In 2003, Sakaguchi et al. discovered that FOXP3 is selectively expressed by Tregs, and that its transduction confers regulatory phenotype and properties to conventional (non regulatory) T cells (Hori et al., 2003). The central role of FOXP3 in Tregs was subsequently confirmed by invalidation of the FOXP3 gene in mice (Fontenot et al., 2003) that recapitulated the scurfy phenotype with lymphoproliferation and autoimmunity.

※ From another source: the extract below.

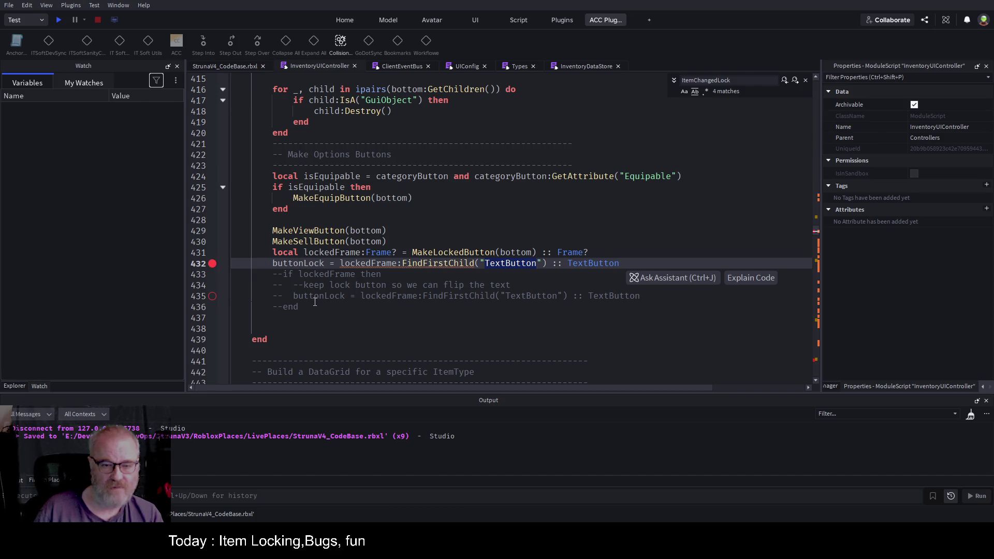
click(618, 260)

The first demonstration of a role for Tregs in a classical autoimmune disease was brought by Salomon et al. who established that invalidation of the CD28 gene in autoimmune-prone NOD mice, reduced Treg numbers and accelerated type 1 diabetes (Salomon et al., 2000). Then, involvement of quantitative and/or qualitative Treg deficiencies were found in patients with many types of inflammatory or autoimmune diseases (Viglietta et al., 2004; Boyer et al., 2004; Cao et al., 2004).
In the 2010’s, Tregs started to move to therapy. Many approaches have been considered among which depletion of Tregs to augment T cell reactivity in malignant haemopathies (Maury et al., 2010), or transfer of Tregs to combat GVHD (Brunstein et al., 2011) or autoimmunity (Bluestone et al., 2015). Since low-dose IL-2 was effective in treating type 1 diabetes in NOD mice (Grinberg-Blayer et al., 2010), an alternative to cell therapy is cytokine-mediated in vivo Treg mobilisation (Saadoun et al., 2011 ; Koreth et al., 2011).